I’ve always been told that alcoholism runs in families, and it is true in my family, on both sides even. I was told as a teen that I had the alcoholic genes. It made sense to me, although it did not prevent me from abusing alcohol and other drugs. It was more like a self-fulfilling prophecy.
I believe genetics did have a part in my addiction tendencies. But, there were so many other factors that contributed it’s hard to blame my genetics. For example, I had four siblings that did not abuse drugs and did not become addicts. So, the repeated story I heard over and over again did not have an absolute fate, even though I was convinced it did.

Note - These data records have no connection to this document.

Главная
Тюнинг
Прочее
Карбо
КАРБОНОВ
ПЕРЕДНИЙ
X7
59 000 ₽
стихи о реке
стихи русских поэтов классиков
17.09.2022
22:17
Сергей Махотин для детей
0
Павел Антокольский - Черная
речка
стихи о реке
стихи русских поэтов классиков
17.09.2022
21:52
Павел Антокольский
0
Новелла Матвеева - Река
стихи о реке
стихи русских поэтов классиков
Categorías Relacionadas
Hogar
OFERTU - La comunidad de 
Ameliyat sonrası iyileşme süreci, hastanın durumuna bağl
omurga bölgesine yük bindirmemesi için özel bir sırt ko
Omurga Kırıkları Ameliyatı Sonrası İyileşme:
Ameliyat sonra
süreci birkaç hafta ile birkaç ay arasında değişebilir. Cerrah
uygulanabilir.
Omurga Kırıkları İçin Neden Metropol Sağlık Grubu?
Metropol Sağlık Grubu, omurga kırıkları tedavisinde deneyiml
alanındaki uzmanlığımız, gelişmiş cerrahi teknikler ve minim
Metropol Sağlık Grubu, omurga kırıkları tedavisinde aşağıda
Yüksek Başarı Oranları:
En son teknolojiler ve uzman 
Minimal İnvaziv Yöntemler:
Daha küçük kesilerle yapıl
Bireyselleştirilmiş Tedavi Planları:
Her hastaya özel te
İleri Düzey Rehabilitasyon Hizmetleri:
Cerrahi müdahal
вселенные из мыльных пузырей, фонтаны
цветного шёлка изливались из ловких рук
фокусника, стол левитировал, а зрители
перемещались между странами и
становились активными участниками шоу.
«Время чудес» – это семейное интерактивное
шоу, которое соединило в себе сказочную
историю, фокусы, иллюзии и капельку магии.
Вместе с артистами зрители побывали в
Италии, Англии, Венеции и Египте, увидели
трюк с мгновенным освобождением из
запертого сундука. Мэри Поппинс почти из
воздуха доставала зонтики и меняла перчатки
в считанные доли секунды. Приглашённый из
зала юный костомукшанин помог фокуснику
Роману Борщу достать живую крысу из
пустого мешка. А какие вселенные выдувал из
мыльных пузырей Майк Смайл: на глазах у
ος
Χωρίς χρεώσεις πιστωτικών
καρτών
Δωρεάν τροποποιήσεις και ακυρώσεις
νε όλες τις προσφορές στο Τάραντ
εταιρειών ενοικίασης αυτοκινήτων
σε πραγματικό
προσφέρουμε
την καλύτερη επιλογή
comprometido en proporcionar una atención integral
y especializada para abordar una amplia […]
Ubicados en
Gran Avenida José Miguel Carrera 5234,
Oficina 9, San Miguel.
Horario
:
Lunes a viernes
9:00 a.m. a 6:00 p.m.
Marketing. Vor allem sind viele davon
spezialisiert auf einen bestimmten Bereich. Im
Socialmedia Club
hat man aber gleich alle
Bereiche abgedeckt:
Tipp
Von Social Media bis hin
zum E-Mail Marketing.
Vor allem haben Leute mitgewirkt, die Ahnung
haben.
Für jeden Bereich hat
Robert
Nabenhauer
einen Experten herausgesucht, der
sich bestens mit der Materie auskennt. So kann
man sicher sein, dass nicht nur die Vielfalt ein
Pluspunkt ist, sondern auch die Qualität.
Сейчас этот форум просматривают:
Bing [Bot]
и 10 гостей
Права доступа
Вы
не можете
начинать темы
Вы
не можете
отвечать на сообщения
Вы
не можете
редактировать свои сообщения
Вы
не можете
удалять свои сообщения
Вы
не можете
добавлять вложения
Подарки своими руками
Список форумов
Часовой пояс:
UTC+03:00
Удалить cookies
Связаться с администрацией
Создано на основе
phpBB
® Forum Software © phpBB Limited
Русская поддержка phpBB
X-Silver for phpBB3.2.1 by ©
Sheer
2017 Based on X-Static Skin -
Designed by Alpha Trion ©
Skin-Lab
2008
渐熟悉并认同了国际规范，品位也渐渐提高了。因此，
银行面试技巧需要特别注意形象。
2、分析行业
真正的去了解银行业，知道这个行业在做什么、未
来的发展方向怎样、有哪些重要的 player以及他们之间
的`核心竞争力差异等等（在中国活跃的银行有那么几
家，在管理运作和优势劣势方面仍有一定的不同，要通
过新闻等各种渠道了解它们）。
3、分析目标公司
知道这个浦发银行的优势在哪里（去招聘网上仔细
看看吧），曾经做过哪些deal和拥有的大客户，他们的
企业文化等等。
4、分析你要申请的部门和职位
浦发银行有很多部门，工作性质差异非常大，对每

"Research shows that genetics are partly responsible for the fact that people develop an addiction to alcohol or drugs. The contributing percentage from genes thrown around by the National Institute on Alcohol Abuse and Alcoholism is 50%. Therefore, genetics does play a part, no doubt. But is it destiny? Are the children of alcoholics destined to repeat the addiction cycle?"
I believe that environmental factors, such as family dynamics, economical status, spiritual void, and lack of educational opportunities play a bigger role than does genetics. I believe that alcoholism, mental disorders, and other mental health issues are complex and it’s a big messy web that can’t be unraveled as to find a single “cause”. The good news is that we don’t have a sealed fate, and we have a choice in the matter. But like everything else in real-life, it’s complicated. The reality of repeating the family curse of alcoholism is real regardless as to why.
Below is a great article written by a real person. She was able to navigate the hidden dark places driven by the fear of the family curse. I heard her loud and clear and related to her story in positive ways.
Are We Destined to Repeat the Family Cycle?
The original article posted on The Huffington Post Blog on June 6th, 2016 by Natalie Rodriguez
Those who come from a family of addiction should know that it is never our fault. Addiction is an illness that goes far too long unspoken in many households, sometimes even unreported. There are too many stigmas around it, especially for children of addicts.
Although my father, his father, and other relatives are addicts, that does not mean I am “next”, because no one is ever destined to repeat the cycle. We can defeat the stigma, no matter what.
As freshman year of college approached, I immediately connected my father’s addiction to my own surroundings. I avoided wherever there could possibly be alcohol. Even signs ups for the college sororities left a bad taste. I had convinced myself that if I had a slight interest in drinking, then I was an addict.